DM: There that’s good.
AB: My biggest client is World Vision. They let me tell people though, John. They just kind of found me though and I’m very lucky.

JCF: Who are your favourite artists, living or dead?
AB: Sally Mann was a big influence. She brought intimate life to the public and pushed it as far as she could.
JM: I really like Bill Waterson, the creator of Calvin and Hobbes. The books are beautifully illustrated and the colour work in the later stuff is exquisite. In terms of technical ability and the way you can channel your imagination into vivid artscapes, I really like Frank Frazetta.

JCF: Any local artists you admire?
JM: Marco Bucci.
DM: He’s the most hardworking artist I’ve ever met. He’d come home from his 9-5 job, get some food, go up to his studio and paint the rest of the night. Hard work is a skill I’ve been trying to hone.

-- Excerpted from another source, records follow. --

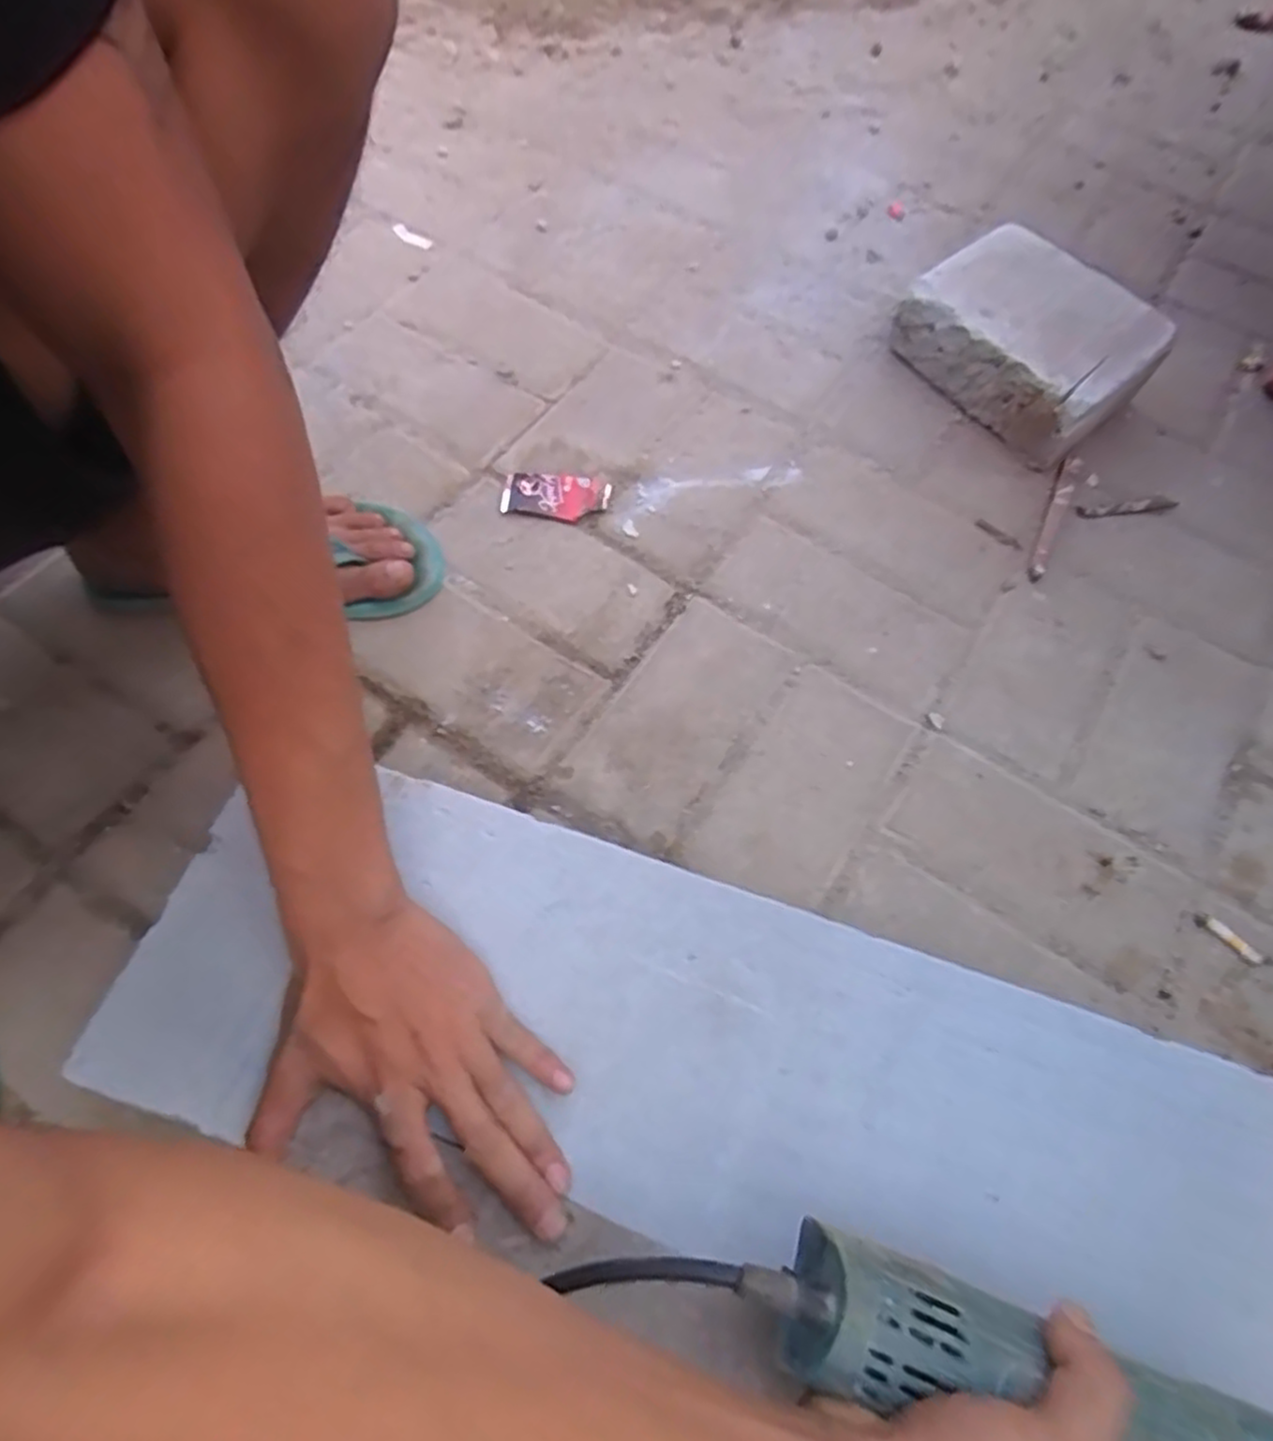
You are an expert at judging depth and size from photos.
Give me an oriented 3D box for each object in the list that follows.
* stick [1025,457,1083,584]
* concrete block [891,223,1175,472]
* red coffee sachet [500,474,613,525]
[{"bbox_3d":[0.364,-0.177,0.635,0.016,0.011,0.142,26,65,10],"label":"stick"},{"bbox_3d":[0.366,-0.354,0.683,0.161,0.084,0.212,-35,70,-18],"label":"concrete block"},{"bbox_3d":[-0.068,-0.189,0.614,0.088,0.016,0.040,4,64,-1],"label":"red coffee sachet"}]

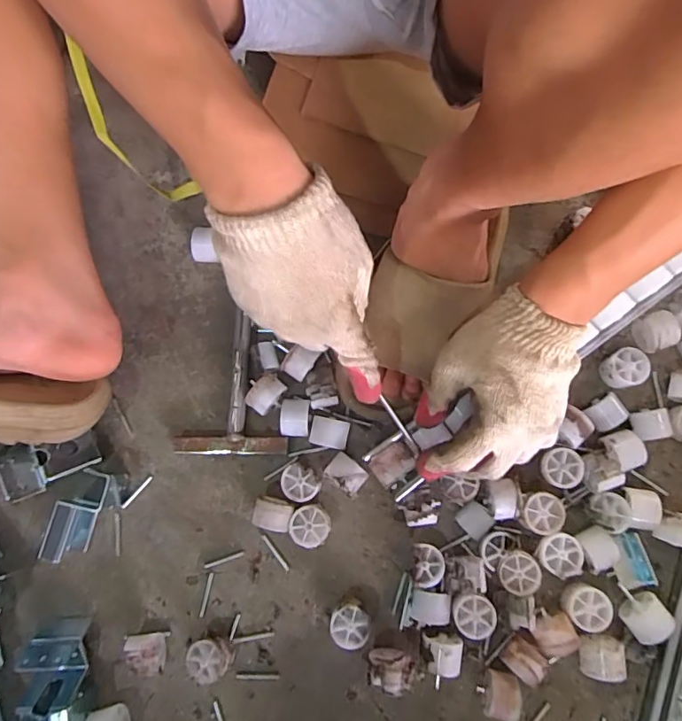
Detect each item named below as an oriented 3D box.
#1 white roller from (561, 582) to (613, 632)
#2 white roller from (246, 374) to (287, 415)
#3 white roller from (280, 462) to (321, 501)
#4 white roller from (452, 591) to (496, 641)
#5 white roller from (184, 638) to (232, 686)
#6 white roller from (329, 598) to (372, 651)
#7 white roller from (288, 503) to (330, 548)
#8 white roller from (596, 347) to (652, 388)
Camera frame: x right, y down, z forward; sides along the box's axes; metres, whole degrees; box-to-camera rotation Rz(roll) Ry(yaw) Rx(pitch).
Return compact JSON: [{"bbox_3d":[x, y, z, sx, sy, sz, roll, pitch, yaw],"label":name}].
[{"bbox_3d":[0.209,0.210,0.442,0.035,0.025,0.034,21,81,5],"label":"white roller"},{"bbox_3d":[-0.070,0.030,0.474,0.026,0.033,0.036,39,82,7],"label":"white roller"},{"bbox_3d":[-0.036,0.110,0.465,0.034,0.022,0.031,0,79,1],"label":"white roller"},{"bbox_3d":[0.112,0.217,0.441,0.035,0.020,0.035,19,80,5],"label":"white roller"},{"bbox_3d":[-0.114,0.257,0.443,0.038,0.022,0.036,5,80,2],"label":"white roller"},{"bbox_3d":[0.009,0.228,0.446,0.034,0.027,0.034,0,79,1],"label":"white roller"},{"bbox_3d":[-0.027,0.147,0.461,0.034,0.024,0.036,0,79,1],"label":"white roller"},{"bbox_3d":[0.260,0.009,0.474,0.039,0.023,0.034,-30,80,-4],"label":"white roller"}]

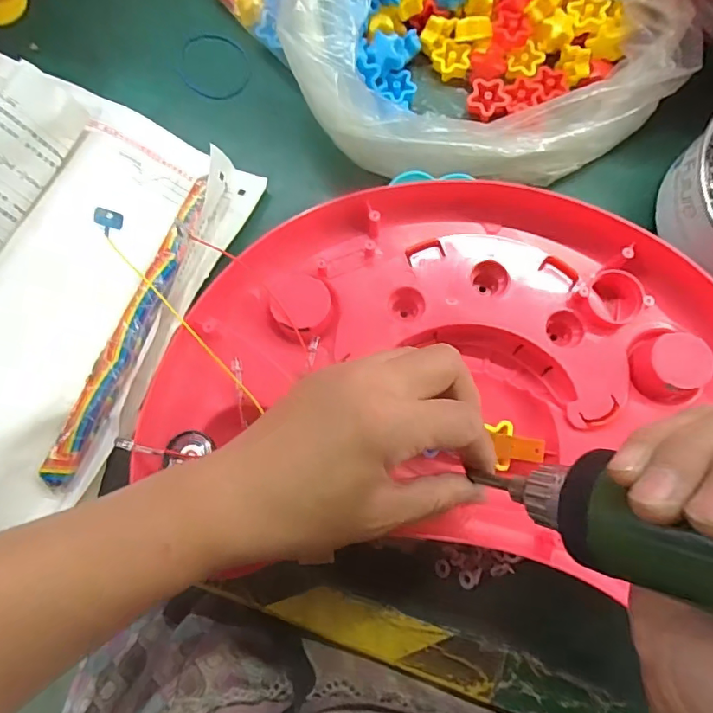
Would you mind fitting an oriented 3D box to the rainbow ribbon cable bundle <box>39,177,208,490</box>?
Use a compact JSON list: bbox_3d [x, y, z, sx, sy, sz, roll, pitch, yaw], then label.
[{"bbox_3d":[-0.136,-0.019,0.307,0.020,0.008,0.202,21,78,5],"label":"rainbow ribbon cable bundle"}]

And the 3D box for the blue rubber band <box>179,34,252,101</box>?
[{"bbox_3d":[-0.102,-0.208,0.361,0.052,0.004,0.052,14,76,-4],"label":"blue rubber band"}]

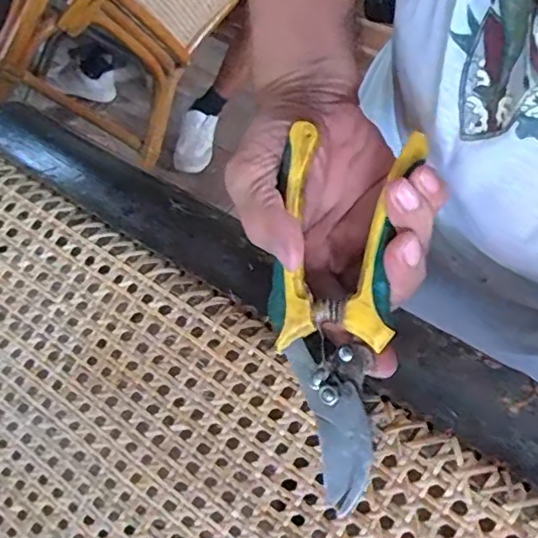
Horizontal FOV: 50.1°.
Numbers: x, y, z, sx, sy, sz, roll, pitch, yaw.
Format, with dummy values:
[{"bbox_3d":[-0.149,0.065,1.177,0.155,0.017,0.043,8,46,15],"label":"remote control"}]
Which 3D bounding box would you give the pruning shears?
[{"bbox_3d":[0.040,0.024,0.292,0.075,0.022,0.190,-1,88,2],"label":"pruning shears"}]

When you’re younger and people tell you that you’re talented, you just sit on it.
JCF: It’s the difference between talent and actual capability.
DM: Yeah. I was in limbo between knowing I was good at something, and not knowing what to do with it.

JCF: What is the state of art in Toronto?
AB: I think as long as people are in love and friendship exists, they’ll produce good art. I think a lot of people are still learning about the world and don’t know how to love it yet – that’s what makes bad art.

JCF: Why is art valuable in this city?
DM: It’s actually possible to carve out an identity here and there’s room for every different point of view.

AB: And now more than ever we need artistic endeavours to balance out sort of –
DM: The powers of evil?
AB: Well, I don’t want to live in a city where people don’t matter. There’s a threat of everything we care for being taken away – bike lanes and libraries. Sometimes words aren’t enough. But art thrives where people are trying to stamp it out. I’m the person that Ford doesn’t know. We’re not insane hippies or hoodlums. We’re just average people trying to get by.

JCF: Where was the greatest place you’ve ever been?
AB: Thailand was the most beautiful, but Kenya was the most defining place. That’s where I felt the greatest presence of humanity.
JCF: I think people are the most beautiful things, and the most inspiring. I think there’s a sense of that in Toronto.
AB: The city’s just a different thing now. I think we’re all tired of being overworked and under-loved. There’s a revolt against cynicism.
DM: There’s been a huge shift and our generation’s bathing in it.